Clergyman
Centurion, 1920–1958
Born 18 January 1886 in New York (Manhattan), New York
Died 28 February 1958 in New Milford, Connecticut
Proposed by William Milligan Sloane and Henry Evertson Cobb
Elected 6 March 1920 at age thirty-four
Century Memorial
Tertius Van Dyke graduated from Princeton (Phi Beta Kappa) in 1908 and from Union Theological Seminary in 1913. Later he took the M.A. at Oxford.
Like his father, he was a Presbyterian minister, and he started out by being pastor of the old Spring Street Church in one of the most depressed areas of the City. After service in the First World War, and then as secretary to his father at The Hague, he came back to New York, and became pastor of the Park Avenue Church. After six years, however, he resigned to serve as minister to the Congregational Church in Washington (Connecticut), then as Headmaster of the Gunnery School, and finally as Dean of Hartford Theological Seminary until his retirement in 1954.
Van Dyke was a natural teacher; but being an ordained clergyman he was under some pressure to follow that calling. This produced a restless variety in his occupations, but at the end he managed a happy combination at Hartford Seminary, where he could put everything he knew to good advantage without being unduly bothered by the details of living.

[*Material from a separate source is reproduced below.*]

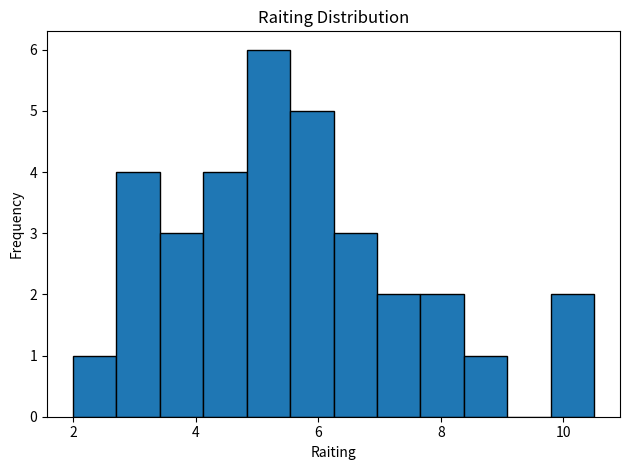

Around what value on the x-axis is the tallest bar? Give the approximate position of its centre, as read against the axis.

5.2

He was gentle and winsome in spirit but exceedingly orderly in his conduct of affairs. Perhaps his outstanding characteristics were forthrightness and friendliness. He never failed to make his own position clear on any matter, however controversial; but he always did so gracefully and with disarming understanding of the other man’s point of view. His relations with his Maker were clear and uncomplicated, and ultimately determinative of what he made of his life.